Exercise input>
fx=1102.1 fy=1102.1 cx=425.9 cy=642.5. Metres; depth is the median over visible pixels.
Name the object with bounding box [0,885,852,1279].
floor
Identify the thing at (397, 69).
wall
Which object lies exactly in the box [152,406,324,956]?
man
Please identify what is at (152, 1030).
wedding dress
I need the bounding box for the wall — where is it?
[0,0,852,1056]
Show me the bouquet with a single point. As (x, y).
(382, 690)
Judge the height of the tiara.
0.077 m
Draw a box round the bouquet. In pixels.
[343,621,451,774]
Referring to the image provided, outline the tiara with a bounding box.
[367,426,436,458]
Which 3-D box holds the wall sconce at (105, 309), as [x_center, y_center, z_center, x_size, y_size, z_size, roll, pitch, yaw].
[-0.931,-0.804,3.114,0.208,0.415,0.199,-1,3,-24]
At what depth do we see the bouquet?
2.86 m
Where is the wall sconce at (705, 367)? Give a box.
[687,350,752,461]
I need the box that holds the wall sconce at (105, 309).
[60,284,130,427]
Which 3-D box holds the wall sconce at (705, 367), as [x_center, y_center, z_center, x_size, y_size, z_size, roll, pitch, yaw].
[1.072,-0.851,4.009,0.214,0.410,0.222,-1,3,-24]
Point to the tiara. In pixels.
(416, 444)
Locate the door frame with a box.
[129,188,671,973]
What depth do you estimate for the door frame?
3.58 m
--
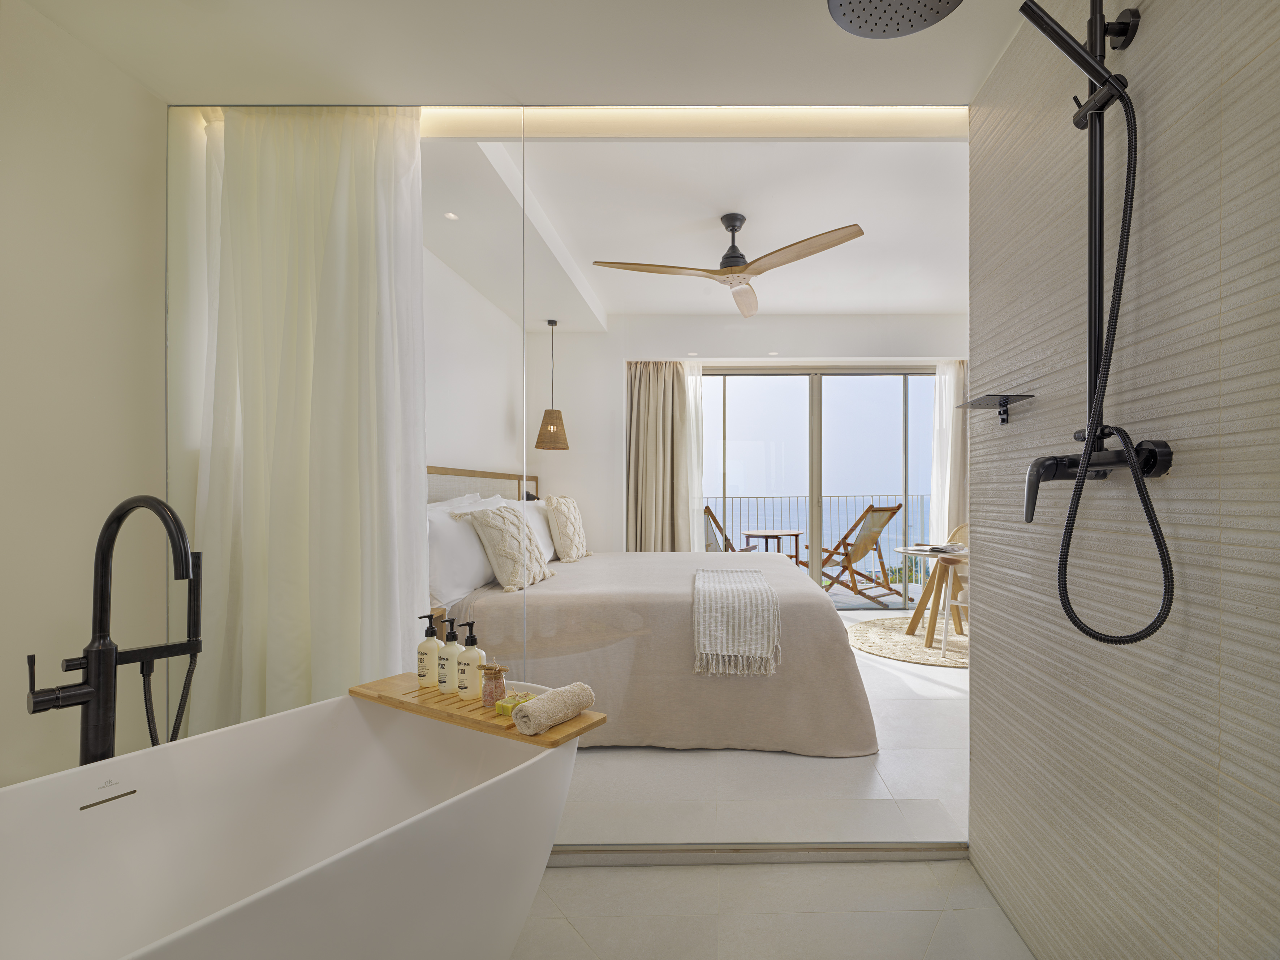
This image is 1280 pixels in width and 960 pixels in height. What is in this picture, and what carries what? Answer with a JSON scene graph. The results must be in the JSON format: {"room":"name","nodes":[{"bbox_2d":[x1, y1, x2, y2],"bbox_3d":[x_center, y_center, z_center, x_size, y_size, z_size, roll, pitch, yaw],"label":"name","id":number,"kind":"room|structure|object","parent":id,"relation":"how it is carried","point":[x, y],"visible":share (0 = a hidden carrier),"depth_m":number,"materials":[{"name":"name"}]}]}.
--
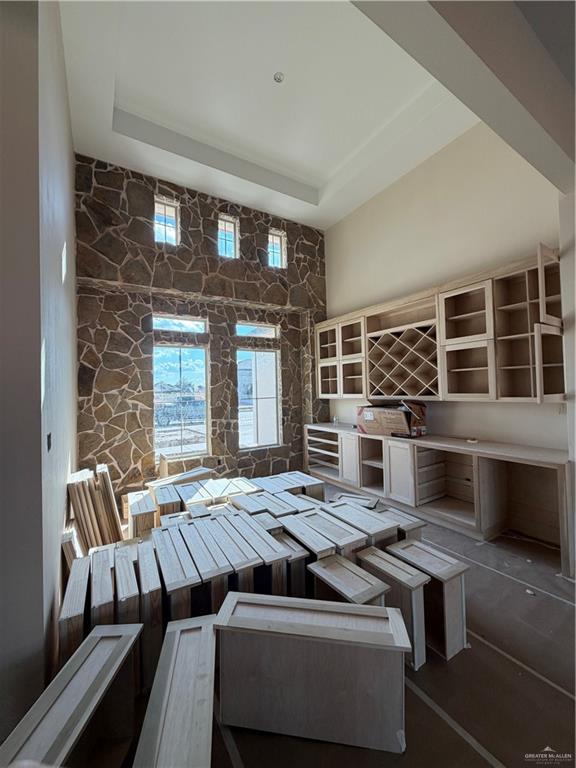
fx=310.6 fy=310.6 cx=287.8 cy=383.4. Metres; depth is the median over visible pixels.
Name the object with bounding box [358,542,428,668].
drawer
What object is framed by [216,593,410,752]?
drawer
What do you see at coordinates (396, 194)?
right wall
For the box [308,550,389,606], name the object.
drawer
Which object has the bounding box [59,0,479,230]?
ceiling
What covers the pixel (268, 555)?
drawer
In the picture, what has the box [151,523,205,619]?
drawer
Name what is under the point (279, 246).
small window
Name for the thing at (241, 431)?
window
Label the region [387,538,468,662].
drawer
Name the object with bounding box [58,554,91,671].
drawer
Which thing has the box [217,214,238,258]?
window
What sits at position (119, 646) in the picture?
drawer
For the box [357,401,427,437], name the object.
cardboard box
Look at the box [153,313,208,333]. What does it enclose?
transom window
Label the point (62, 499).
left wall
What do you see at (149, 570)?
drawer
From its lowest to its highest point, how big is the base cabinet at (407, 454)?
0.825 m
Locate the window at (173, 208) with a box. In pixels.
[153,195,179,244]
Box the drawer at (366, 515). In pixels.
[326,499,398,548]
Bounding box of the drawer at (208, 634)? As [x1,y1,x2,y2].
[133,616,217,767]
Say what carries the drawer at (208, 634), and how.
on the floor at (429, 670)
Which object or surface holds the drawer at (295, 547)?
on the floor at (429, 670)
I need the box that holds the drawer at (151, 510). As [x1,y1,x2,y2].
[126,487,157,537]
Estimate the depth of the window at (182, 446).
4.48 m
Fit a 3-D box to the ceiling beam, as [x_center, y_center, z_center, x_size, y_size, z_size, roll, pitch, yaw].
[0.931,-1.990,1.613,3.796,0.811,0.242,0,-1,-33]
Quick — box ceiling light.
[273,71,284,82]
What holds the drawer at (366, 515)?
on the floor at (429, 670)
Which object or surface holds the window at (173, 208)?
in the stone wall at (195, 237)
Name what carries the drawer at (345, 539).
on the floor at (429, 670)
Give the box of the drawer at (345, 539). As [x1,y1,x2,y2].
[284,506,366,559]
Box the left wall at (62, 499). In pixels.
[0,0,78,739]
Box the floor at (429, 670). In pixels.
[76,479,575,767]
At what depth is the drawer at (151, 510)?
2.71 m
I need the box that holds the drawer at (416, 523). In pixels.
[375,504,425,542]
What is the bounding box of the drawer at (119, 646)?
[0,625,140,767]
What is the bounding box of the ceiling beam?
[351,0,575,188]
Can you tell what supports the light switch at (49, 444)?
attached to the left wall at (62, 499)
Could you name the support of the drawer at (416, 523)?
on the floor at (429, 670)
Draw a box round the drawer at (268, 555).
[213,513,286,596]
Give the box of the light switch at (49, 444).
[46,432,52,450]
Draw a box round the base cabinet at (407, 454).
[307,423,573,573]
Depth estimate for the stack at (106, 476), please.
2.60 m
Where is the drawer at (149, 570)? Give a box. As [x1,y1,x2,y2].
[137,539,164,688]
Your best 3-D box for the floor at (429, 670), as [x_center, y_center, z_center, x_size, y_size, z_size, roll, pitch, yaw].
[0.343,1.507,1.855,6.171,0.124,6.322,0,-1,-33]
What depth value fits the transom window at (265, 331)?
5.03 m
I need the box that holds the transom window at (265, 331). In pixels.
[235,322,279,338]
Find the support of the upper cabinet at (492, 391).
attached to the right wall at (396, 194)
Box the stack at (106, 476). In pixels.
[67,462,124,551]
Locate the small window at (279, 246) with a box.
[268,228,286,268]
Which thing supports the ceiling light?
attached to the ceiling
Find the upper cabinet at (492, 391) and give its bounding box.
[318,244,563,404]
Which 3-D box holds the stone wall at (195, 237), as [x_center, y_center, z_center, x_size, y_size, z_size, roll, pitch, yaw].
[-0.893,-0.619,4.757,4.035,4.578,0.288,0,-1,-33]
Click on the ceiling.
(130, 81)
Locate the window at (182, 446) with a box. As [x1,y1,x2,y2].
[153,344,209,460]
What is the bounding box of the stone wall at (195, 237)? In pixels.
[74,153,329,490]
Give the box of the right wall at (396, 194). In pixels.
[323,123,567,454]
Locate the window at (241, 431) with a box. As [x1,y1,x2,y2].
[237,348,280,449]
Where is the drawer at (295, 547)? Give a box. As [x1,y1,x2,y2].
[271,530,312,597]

Exercise prompt> Scan the data above and copy every line with "median" in it.

Task response>
fx=1102.1 fy=1102.1 cx=425.9 cy=642.5. Metres; depth is the median over visible pixels.
fx=310.6 fy=310.6 cx=287.8 cy=383.4. Metres; depth is the median over visible pixels.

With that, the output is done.